Books for the road

It's impossible to read Nancy Pearl's "Book Lust To Go," a listing of books about places all around the globe, without a pad of Post-It notes at your side.

That's because you'll constantly be flagging books you want to read, whether they're about Arctic exploration or the search for a lost tribe of Israel in Zimbabwe. Pearl's book is available in the new books section by the Ashland library checkout area. Here's just a sampling of some of Pearl's intriguing selections.
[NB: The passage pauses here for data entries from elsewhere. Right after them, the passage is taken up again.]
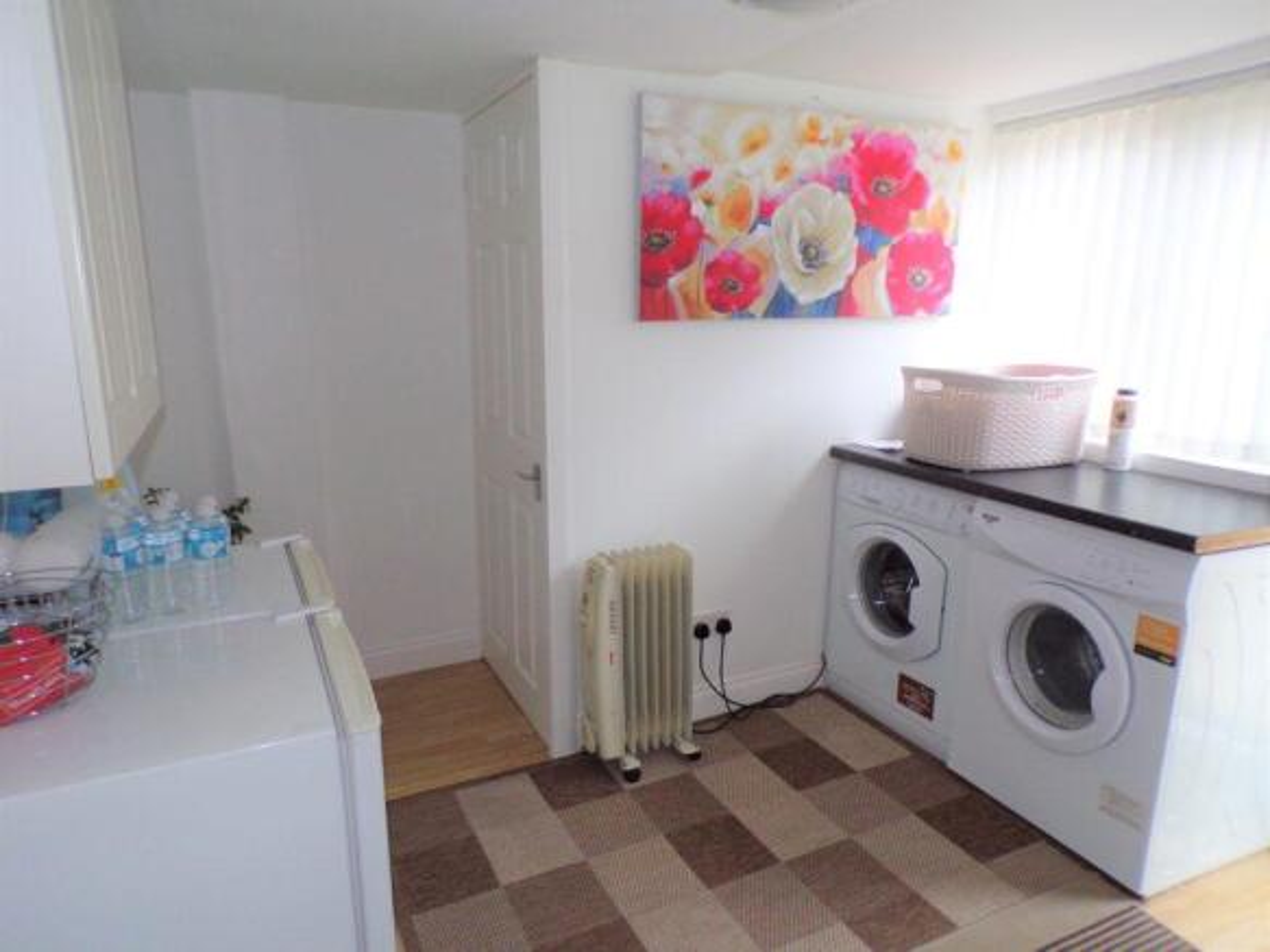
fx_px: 880
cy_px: 476
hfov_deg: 71.6
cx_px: 635
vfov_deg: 56.8
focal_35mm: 24
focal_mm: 4.3
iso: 177
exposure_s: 1/34
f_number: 3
  • Dean King's "Skeletons on the Zahara: A True Story of Survival" tells how 12 American sailors shipwrecked on the African coast were enslaved by a traveling Bedouin tribe. The year was 1815, the same time that Africans were being captured and shipped to America to work as slaves.
  • Western journalist Ilija Trojanow recounts going on the Hajj in "Mumbai to Mecca: A Pilgrimage to the Holy Sites of Islam."
  • American nanny Marjorie Leet Ford tells of her struggles to understand Britishisms and English etiquette in "Do Try to Speak as We Do."
  • Sharyn McCrumb has written a series of books, including the "The Ballad of Frankie Silver," based on Appalachian ballads.
  • "The Marsh Arabs" is Wilfred Thesinger's account of living with a group of Iraqis in the 1950s. Their way of life was later destroyed by Saddam Hussein, who drained their marshes as retribution for a failed coup.
  • You can visit Australia via Tim Flannery's "Chasing Kangaroos: A Continent, a Scientist and a Search for the World's Most Extraordinary Creature."
  • Travel down the Colorado with Edward Dolnick's "Down the Great Unknown: John Wesley Powell's 1869 Journey of Discovery and Tragedy Through the Grand Canyon."
  • Potential tragedy ends up as salvation in Borneo in Judith Heimann's "The Airmen and the Headhunters: A True Story of Lost Soldiers, Heroic Tribesmen, and the Unlikeliest Rescue of World War II."
  • Peter Allison humorously tells how he tries to keep his human charges under control in "Whatever You Do, Don't Run: True Tales of a Botswana Safari Guide."
  • J. Maarten Troost's book title tells it all — "Lost on Planet China: The Strange and True Story of One Man's Attempt to Understand the World's Most Mystifying Nation, Or How He Became Comfortable Eating Live Squid."
  • John Harlin III follows in his mountain-climbing father's footsteps in "The Eiger Obsession: Facing the Mountain That Killed My Father."
  • Pearl recommends several books on hiking the Canada-to-Mexico Pacific Crest Trail, including Dan White's "The Cactus Eaters: How I Lost My Mind — and Almost Found Myself — on the Pacific Crest Trail."
  • William Dalrymple chronicles how he traced Marco Polo's footsteps, interweaving that explorer's observations with his own, in "In Xanadu: A Quest."
  • For an unusual view of Japan, try Jake Adelstein's "Tokyo Vice: An American Reporter on the Police Beat in Japan."
  • Christina Thompson's memoir, "Come On Shore and We Will Kill and Eat You All: A New Zealand Story," explores the culture clash between Westerners and the Maori.
  • Robert Kull did his doctoral dissertation on the effects of deep wilderness solitude on humans and wrote "Solitude: Seeking Wilderness in Extremes: A Year Alone in the Patagonia Wilderness."
  • Also set in Patagonia, Nick Reding's "The Last Cowboys at the End of the World: The Story of the Gauchos of Patagonia" brings what seems like a lost livelihood to life.
  • Learn about Mexican runners in the Sierra Madre in Christopher McDougall's "Born to Run: A Hidden Tribe, Super Athletes, and the Greatest Race the World Has Never Seen."
  • Judy Corbett and her partner bought and restored the Gwydir Castle in Wales, and recorded that endeavor in "Castles in the Air: The Restoration Adventures of Two Young Optimists and a Crumbling Old Mansion."